School of Automation, Northwestern Polytechnical University, Xi'an, China.
Cortical Architecture Imaging and Discovery Lab, Department of Computer Science and Bioimaging Research Center, The University of Georgia, Athens, Georgia.
Hum Brain Mapp. 2018 Jun;39(6):2368-2380. doi: 10.1002/hbm.24005. Epub 2018 Feb 18.

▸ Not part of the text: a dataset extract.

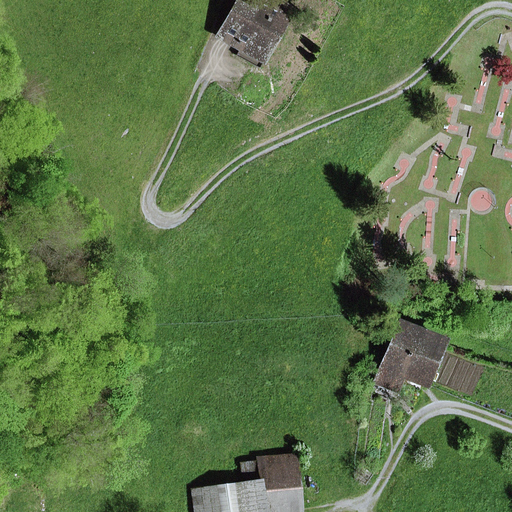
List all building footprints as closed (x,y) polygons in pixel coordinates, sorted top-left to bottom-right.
[(242,47),(259,57),(267,42),(284,14),(259,0),(239,0),(220,35),(242,47)] [(237,56),(259,69),(273,45),(267,42),(259,57),(242,47),(237,56)] [(395,390),(401,375),(423,384),(441,342),(398,324),(374,381),(395,390)] [(264,511),(296,511),(289,457),(258,461),(258,463),(238,466),(241,486),(244,486),(260,484),(264,511)] [(247,511),(264,511),(260,484),(244,486),(247,511)] [(197,511),(247,511),(244,486),(241,486),(195,492),(197,511)]
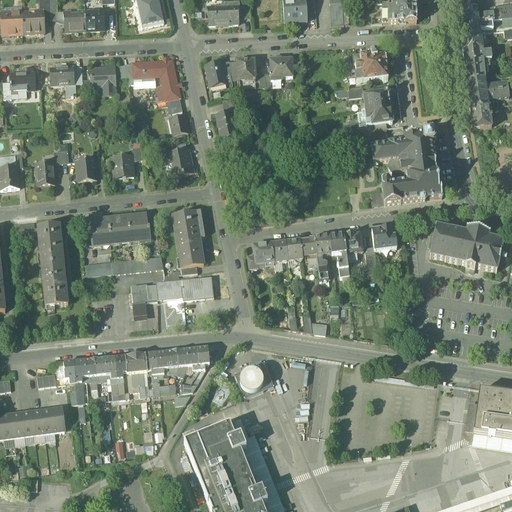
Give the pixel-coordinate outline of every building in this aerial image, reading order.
[(49,1),(49,2),(50,20),(50,23),(57,22),(57,15),(58,15),(57,0),(49,1)] [(157,0),(145,0),(135,2),(142,31),(163,27),(157,0)] [(295,24),(295,25),(307,25),(306,16),(305,3),(305,0),(297,0),(297,2),(283,3),(284,25),(295,24)] [(43,20),(50,20),(49,2),(42,2),(42,5),(39,5),(39,15),(43,15),(43,20)] [(305,3),(306,16),(315,15),(314,6),(314,2),(305,3)] [(207,11),(208,29),(238,27),(238,22),(240,22),(239,10),(239,5),(223,6),(223,10),(207,11)] [(416,5),(415,5),(388,6),(382,6),(382,26),(388,26),(398,26),(398,25),(406,25),(406,26),(416,26),(416,5)] [(493,15),(494,22),(502,21),(511,20),(511,7),(492,9),(492,15),(493,15)] [(239,10),(240,22),(250,21),(249,9),(239,10)] [(459,25),(477,24),(477,17),(476,11),(458,13),(459,25)] [(102,13),(85,14),(86,34),(103,33),(102,13)] [(64,35),(86,34),(85,14),(78,14),(79,17),(71,18),(71,15),(58,15),(57,15),(57,22),(64,22),(64,35)] [(16,38),(23,38),(22,16),(22,15),(14,15),(15,18),(9,18),(7,20),(4,17),(0,17),(0,25),(1,26),(1,36),(2,39),(9,38),(9,39),(16,38)] [(39,15),(22,16),(23,38),(44,37),(43,20),(43,15),(39,15)] [(492,15),(477,17),(477,24),(492,22),(494,22),(493,15),(492,15)] [(511,20),(502,21),(503,30),(511,28),(511,20)] [(492,22),(477,24),(478,31),(492,29),(492,22)] [(479,36),(478,31),(477,24),(459,25),(461,38),(479,36)] [(511,32),(503,34),(504,43),(511,42),(511,32)] [(482,36),(479,36),(461,38),(463,55),(464,66),(488,63),(491,63),(490,55),(482,56),(481,46),(483,46),(482,36)] [(355,75),(356,87),(388,83),(387,80),(389,79),(390,79),(389,74),(388,73),(386,73),(386,70),(385,61),(385,60),(376,61),(371,62),(371,58),(360,59),(360,58),(352,59),(354,68),(355,68),(355,75)] [(270,78),(271,85),(281,84),(281,81),(292,81),(292,62),(281,63),(281,62),(269,63),(270,78)] [(237,84),(239,84),(255,83),(255,79),(254,63),(236,64),(236,65),(237,80),(237,84)] [(464,66),(466,85),(485,83),(484,78),(487,78),(486,71),(489,71),(488,63),(464,66)] [(224,78),(230,76),(228,65),(228,64),(222,66),(221,66),(224,78)] [(133,81),(134,81),(160,80),(160,81),(163,92),(157,93),(159,105),(165,104),(166,104),(179,101),(180,101),(172,65),(132,67),(133,67),(133,81)] [(207,78),(209,88),(226,85),(224,78),(221,66),(221,65),(206,68),(208,78),(207,78)] [(236,65),(228,65),(230,76),(231,80),(237,80),(236,65)] [(124,67),(128,87),(134,87),(134,81),(133,81),(133,67),(132,67),(124,67)] [(103,87),(103,100),(114,99),(114,88),(116,88),(114,68),(105,68),(105,72),(91,73),(91,77),(90,77),(90,84),(90,88),(91,88),(103,87)] [(49,71),(50,89),(74,88),(74,82),(73,71),(73,70),(49,71)] [(73,71),(74,82),(82,82),(81,70),(73,71)] [(11,91),(11,94),(35,93),(34,76),(31,76),(31,72),(22,73),(22,76),(10,77),(11,82),(10,82),(10,85),(10,88),(10,91),(11,91)] [(256,91),(267,91),(265,78),(255,79),(255,83),(256,91)] [(155,81),(160,81),(160,80),(134,81),(134,87),(135,90),(154,89),(155,86),(155,81)] [(256,91),(255,83),(239,84),(239,92),(256,91)] [(468,99),(487,96),(486,89),(485,83),(466,85),(468,99)] [(82,87),(83,96),(92,96),(91,88),(90,88),(90,84),(82,84),(82,87)] [(10,85),(2,86),(3,103),(11,102),(11,94),(11,91),(10,91),(10,88),(10,85)] [(507,86),(486,89),(487,96),(508,94),(507,86)] [(348,92),(349,101),(362,100),(361,91),(348,92)] [(336,103),(349,101),(348,92),(335,93),(336,103)] [(360,105),(361,114),(390,110),(389,99),(390,97),(389,95),(388,93),(385,94),(384,95),(363,98),(364,105),(360,105)] [(508,94),(487,96),(488,104),(509,101),(508,94)] [(488,110),(488,104),(487,96),(468,99),(470,113),(488,110)] [(167,110),(168,110),(181,109),(179,101),(166,104),(167,110)] [(224,103),(225,111),(236,108),(235,102),(224,103)] [(182,115),(181,109),(168,110),(169,117),(182,115)] [(392,121),(390,110),(361,114),(362,122),(365,122),(366,129),(372,128),(386,126),(388,126),(390,127),(392,126),(393,125),(393,122),(392,121)] [(490,110),(488,110),(470,113),(473,133),(491,130),(490,120),(491,120),(490,110)] [(216,118),(221,142),(236,139),(231,114),(216,118)] [(170,122),(173,139),(187,137),(183,119),(170,122)] [(363,135),(365,150),(374,149),(373,143),(388,141),(386,132),(373,134),(363,135)] [(390,175),(393,178),(398,177),(399,186),(392,187),(392,184),(389,184),(387,182),(383,183),(381,185),(383,195),(384,207),(384,208),(401,206),(441,201),(438,171),(435,171),(434,163),(432,146),(434,146),(432,136),(404,140),(405,146),(388,148),(389,149),(372,151),(373,167),(374,168),(376,169),(378,168),(379,167),(378,165),(390,164),(388,167),(388,171),(390,175)] [(171,148),(173,156),(186,153),(185,147),(171,148)] [(131,159),(131,164),(132,164),(142,163),(140,152),(130,153),(131,159)] [(167,170),(169,181),(181,178),(181,179),(194,176),(194,175),(193,175),(189,153),(190,153),(189,152),(186,153),(173,156),(164,158),(164,159),(168,158),(171,169),(167,170)] [(16,170),(16,172),(23,171),(21,157),(14,158),(15,170),(16,170)] [(112,168),(113,182),(133,180),(132,164),(131,164),(131,159),(115,160),(116,168),(112,168)] [(12,160),(0,161),(0,171),(13,170),(12,160)] [(75,165),(78,186),(96,184),(94,161),(84,162),(84,164),(75,165)] [(36,181),(37,190),(55,188),(53,165),(35,167),(35,168),(36,167),(37,181),(36,181)] [(0,186),(1,193),(19,192),(18,180),(17,180),(16,172),(16,170),(15,170),(13,170),(0,171),(0,186)] [(370,197),(372,209),(384,207),(383,195),(370,197)] [(172,218),(181,272),(196,270),(203,268),(198,241),(204,240),(200,214),(172,218)] [(149,230),(155,230),(152,215),(145,216),(146,217),(145,217),(146,220),(147,220),(148,230),(149,230)] [(89,223),(91,249),(102,248),(102,246),(110,245),(110,247),(121,246),(121,244),(129,243),(129,245),(140,244),(140,243),(150,242),(150,243),(149,230),(148,230),(147,220),(146,220),(99,225),(99,222),(89,223)] [(15,229),(16,241),(35,239),(34,227),(15,229)] [(44,301),(45,311),(68,308),(65,283),(59,229),(37,231),(45,301),(44,301)] [(374,250),(374,254),(397,252),(395,239),(391,240),(390,231),(372,234),(374,250)] [(502,258),(500,258),(501,256),(500,256),(503,245),(488,242),(489,237),(482,236),(474,234),(467,232),(466,237),(451,233),(451,234),(436,231),(429,260),(444,263),(444,264),(466,268),(465,271),(467,271),(466,275),(472,276),(473,272),(474,273),(475,270),(496,275),(499,264),(500,262),(501,262),(501,263),(505,264),(506,259),(502,258)] [(356,236),(343,238),(345,257),(362,255),(361,250),(365,249),(365,242),(360,243),(360,239),(360,238),(360,237),(359,235),(357,235),(356,236)] [(349,280),(345,257),(343,238),(343,237),(338,238),(329,239),(331,259),(338,258),(341,259),(341,261),(337,262),(340,281),(349,280)] [(324,260),(331,259),(329,239),(319,241),(319,240),(314,241),(317,261),(320,284),(328,283),(326,266),(325,265),(322,265),(322,261),(324,260)] [(307,262),(317,261),(314,241),(300,243),(302,259),(307,259),(307,262)] [(302,264),(302,259),(300,243),(286,245),(288,264),(294,263),(294,265),(296,267),(298,268),(300,267),(302,266),(302,264)] [(281,265),(288,264),(286,245),(271,247),(274,266),(281,265)] [(274,266),(271,247),(253,249),(254,259),(256,271),(265,269),(265,267),(274,266)] [(365,255),(366,265),(375,264),(375,262),(376,262),(374,254),(374,250),(366,251),(367,255),(365,255)] [(247,260),(249,271),(256,271),(254,259),(247,260)] [(161,260),(111,265),(112,277),(163,272),(161,260)] [(103,278),(112,277),(111,265),(101,266),(103,278)] [(282,274),(281,265),(274,266),(275,275),(282,274)] [(86,280),(103,278),(101,266),(85,268),(86,280)] [(181,272),(182,278),(197,277),(196,270),(181,272)] [(156,289),(147,290),(147,287),(131,289),(132,297),(133,308),(145,306),(157,305),(157,303),(158,303),(173,302),(183,301),(183,304),(196,303),(213,301),(211,281),(194,283),(193,277),(171,279),(171,285),(156,287),(156,289)] [(110,325),(133,322),(131,304),(130,302),(108,304),(110,325)] [(147,323),(145,306),(133,308),(135,325),(147,323)] [(304,336),(312,337),(310,326),(309,320),(302,320),(304,336)] [(326,328),(315,327),(314,337),(325,339),(326,328)] [(207,352),(197,353),(199,373),(205,373),(204,368),(209,368),(207,352)] [(197,353),(186,354),(188,370),(192,369),(193,374),(199,373),(197,353)] [(186,354),(176,355),(178,371),(187,370),(188,370),(186,354)] [(176,355),(166,356),(167,372),(178,371),(176,355)] [(166,356),(156,357),(158,378),(164,377),(163,372),(167,372),(166,356)] [(156,357),(145,358),(147,374),(151,374),(151,378),(158,378),(156,357)] [(145,358),(135,359),(137,377),(143,376),(147,376),(147,374),(145,358)] [(135,359),(125,360),(127,376),(127,378),(131,378),(137,377),(135,359)] [(125,360),(115,361),(117,382),(123,381),(122,377),(127,376),(125,360)] [(115,361),(104,362),(106,379),(110,378),(111,383),(117,382),(115,361)] [(104,362),(94,364),(96,380),(106,379),(104,362)] [(94,364),(84,365),(86,380),(96,380),(94,364)] [(74,366),(76,386),(82,385),(81,381),(86,380),(84,365),(74,366)] [(69,387),(70,387),(76,386),(74,366),(63,367),(64,369),(65,381),(65,382),(69,382),(69,387)] [(273,390),(263,366),(234,379),(244,402),(273,390)] [(57,381),(65,381),(64,369),(56,369),(57,381)] [(187,370),(178,371),(176,378),(183,381),(187,370)] [(168,382),(168,379),(167,372),(163,372),(164,377),(158,378),(158,383),(168,382)] [(139,395),(138,390),(132,391),(131,378),(127,378),(129,396),(139,395)] [(96,380),(86,380),(86,385),(91,385),(91,393),(97,392),(96,386),(96,380)] [(3,384),(0,384),(0,396),(5,395),(11,394),(9,383),(8,383),(3,384)] [(181,387),(181,391),(181,396),(192,395),(197,388),(190,389),(181,387)] [(169,388),(159,389),(160,396),(160,399),(170,398),(169,388)] [(138,390),(139,395),(139,401),(149,400),(148,389),(145,390),(138,390)] [(511,398),(479,394),(477,408),(473,437),(471,451),(511,456),(511,398)] [(174,401),(175,409),(185,408),(190,399),(174,401)] [(323,440),(323,407),(310,407),(310,440),(323,440)] [(464,436),(473,437),(477,408),(468,407),(464,436)] [(194,415),(196,420),(207,416),(205,410),(194,415)] [(62,411),(51,413),(54,437),(65,435),(64,428),(62,416),(62,411)] [(51,413),(41,414),(44,438),(54,437),(51,413)] [(41,414),(31,415),(34,439),(44,438),(41,414)] [(31,415),(21,417),(24,440),(34,439),(31,415)] [(21,417),(11,418),(14,442),(24,440),(21,417)] [(11,418),(1,419),(4,443),(14,442),(11,418)] [(240,424),(229,428),(234,442),(240,439),(245,453),(240,455),(256,495),(261,493),(267,506),(261,508),(262,511),(282,511),(254,440),(248,442),(240,424)] [(262,511),(261,508),(267,506),(261,493),(256,495),(240,455),(245,453),(240,439),(234,442),(229,428),(207,436),(184,446),(209,511),(262,511)] [(184,446),(207,436),(205,431),(182,440),(184,446)] [(155,446),(162,445),(161,435),(154,435),(155,446)] [(44,438),(45,446),(55,445),(54,437),(44,438)] [(34,439),(35,447),(45,446),(44,438),(34,439)] [(24,440),(25,448),(35,447),(34,439),(24,440)] [(14,442),(15,450),(25,449),(25,448),(24,440),(14,442)] [(15,450),(14,442),(4,443),(5,452),(15,450)] [(118,462),(124,461),(122,445),(115,445),(116,454),(118,454),(118,462)] [(20,483),(28,481),(27,469),(18,471),(20,483)] [(511,489),(446,511),(503,511),(511,509),(511,489)]
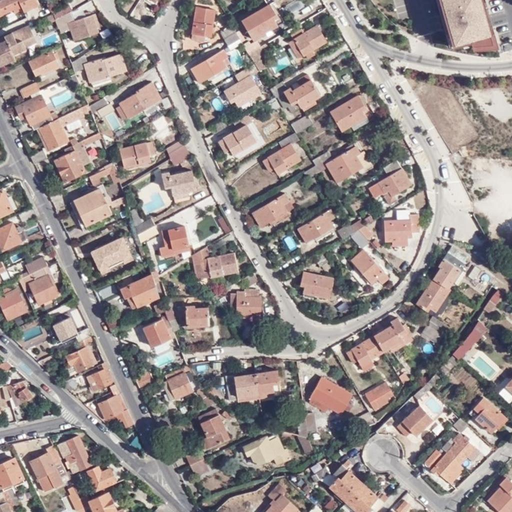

Blind source separation (BSS) is commonly used in functional magnetic resonance imaging (fMRI) data analysis. Recently, BSS models based on restricted Boltzmann machine (RBM), one of the building blocks of deep learning models, have been shown to improve brain network identification compared to conventional single matrix factorization models such as independent component analysis (ICA). These models, however, trained RBM on fMRI volumes, and are hence challenged by model complexity and limited training set. In this article, we propose to apply RBM to fMRI time courses instead of volumes for BSS. The proposed method not only interprets fMRI time courses explicitly to take advantages of deep learning models in latent feature learning but also substantially reduces model complexity and increases the scale of training set to improve training efficiency. Our experimental results based on Human Connectome Project (HCP) datasets demonstrated the superiority of the proposed method over ICA and the one that applied RBM to fMRI volumes in identifying task-related components, resulted in more accurate and specific representations of task-related activations. Moreover, our method separated out components representing intermixed effects between task events, which could reflect inherent interactions among functionally connected brain regions. Our study demonstrates the value of RBM in mining complex structures embedded in large-scale fMRI data and its potential as a building block for deeper models in fMRI data analysis.
盲源分离(BSS)在功能磁共振成像(fMRI)数据分析中得到了广泛应用。最近,基于受限玻尔兹曼机(RBM)的 BSS 模型已被证明可以提高脑网络识别能力,与传统的单矩阵分解模型(如独立成分分析(ICA))相比。然而,这些模型是在 fMRI 体素上训练 RBM 的,因此受到模型复杂性和有限训练集的挑战。在本文中,我们建议将 RBM 应用于 fMRI 时间序列而不是体积进行 BSS。该方法不仅可以显式地解释 fMRI 时间序列,以利用深度学习模型在潜在特征学习方面的优势,而且还可以大大降低模型复杂度并增加训练集的规模,从而提高训练效率。我们基于人类连接组计划(HCP)数据集的实验结果表明,该方法在识别任务相关成分方面优于 ICA 和在 fMRI 体素上应用 RBM 的方法,从而实现了对任务相关激活的更准确和更具体的表示。此外,我们的方法分离出了代表任务事件之间混合效应的成分,这可以反映功能连接的脑区之间固有的相互作用。我们的研究证明了 RBM 在挖掘大规模 fMRI 数据中嵌入的复杂结构方面的价值及其在 fMRI 数据分析中作为更深层次模型的构建块的潜力。